= Thomas Gower (marshal of Berwick) =

Sir Thomas Gower was an English soldier and Marshal of Berwick-upon-Tweed.

He was the son of Sir Edward Gower of Stittenham, Yorkshire, commissioner of the peace for that county in 1536. His mother was Margery, daughter of Sir Robert Constable of Flamborough. Thomas Gower was marshal of Berwick, and in 1543 was made the receiver-general and supervisor of all the buildings and fortifications of Berwick and of Wark Castle. Early in the reign of Edward VI, Gower was appointed surveyor of the royal estates in Northumberland and captain of Eyemouth, near Berwick (1 September 1547). In July he had reported to the Privy Council that the 'Power of Scotland' was prepared. He was captain of a band of light horsemen in the army with which the Lord Protector, the Duke of Somerset, invaded Scotland. At the Battle of Pinkie (10 September), Gower was one of three cavalry officers taken prisoners through 'their own too much forwardness' (Holinshed, p. 980).

Gower had to pay a considerable ransom, and 'as he was a poor man', was much burdened by expenses at Eyemouth, and had to appoint a deputy in his office as surveyor.
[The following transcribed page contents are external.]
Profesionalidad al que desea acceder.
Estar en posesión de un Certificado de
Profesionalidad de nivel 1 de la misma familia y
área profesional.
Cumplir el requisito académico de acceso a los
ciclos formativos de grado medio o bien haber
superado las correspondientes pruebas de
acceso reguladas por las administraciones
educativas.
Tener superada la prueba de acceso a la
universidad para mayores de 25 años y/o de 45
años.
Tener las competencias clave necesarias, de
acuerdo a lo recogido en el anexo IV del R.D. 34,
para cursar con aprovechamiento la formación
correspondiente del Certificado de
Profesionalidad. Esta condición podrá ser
For a time, he was a commander at Haddington while James Wilsford went to London. In 1549, he went to London to claim eighteen months' arrears of sums due for Eyemouth, and complained that other services had not been rewarded. Three years later (9 June 1552), £100 of his debt of £300 to the crown was remitted by the king through the Duke of Northumberland's influence. In November 1552, Christopher Rokeby was appointed marshal of Berwick in Gower's place.

In 1558 Gower is mentioned as master of the ordinance in the north parts. In 1559, he complained that one Bennett had been appointed over his head, and was apparently replaced, as he held the post in 1560, when he was made master of the ordinance in the army sent to besiege Leith. On his return, he continued to be employed in surveying defences. In 1569, the Earl of Sussex sent him to assist the mayor in the fortification of Newcastle. In 1577, he is last mentioned in a letter sent to the Council from the Earl of Huntingdon, enclosing a report from him on Kingston-upon-Hull, whither he had been sent to survey the castle and forts. He is spoken of as a "man well given in religion, and of good experience". By his first wife, Anne, daughter of James Mauleverer, Esq., he left a son and successor, Edward. See Wikipedia Thomas Gower 1st Baronet which states "son and heir of Sir Thomas Gower (military engineer and at one time Marshal of Berwick and later governor of Aymouth Fort)/Eyemouth, and his wife Mary, daughter of Gabriel Fairfax, Esq. of Steeton in Yorkshire." So what was the name of his son and successor Thomas or Edward. Most likely it is Thomas.

[State Papers, Domestic, Addenda, 1547–65 and 1566–79, Foreign Ser. 1558–59, 1559–60; Holinshed, pp. 978, 980; Stow's Annals, p. 641; Collins's Peerage, v. 140.]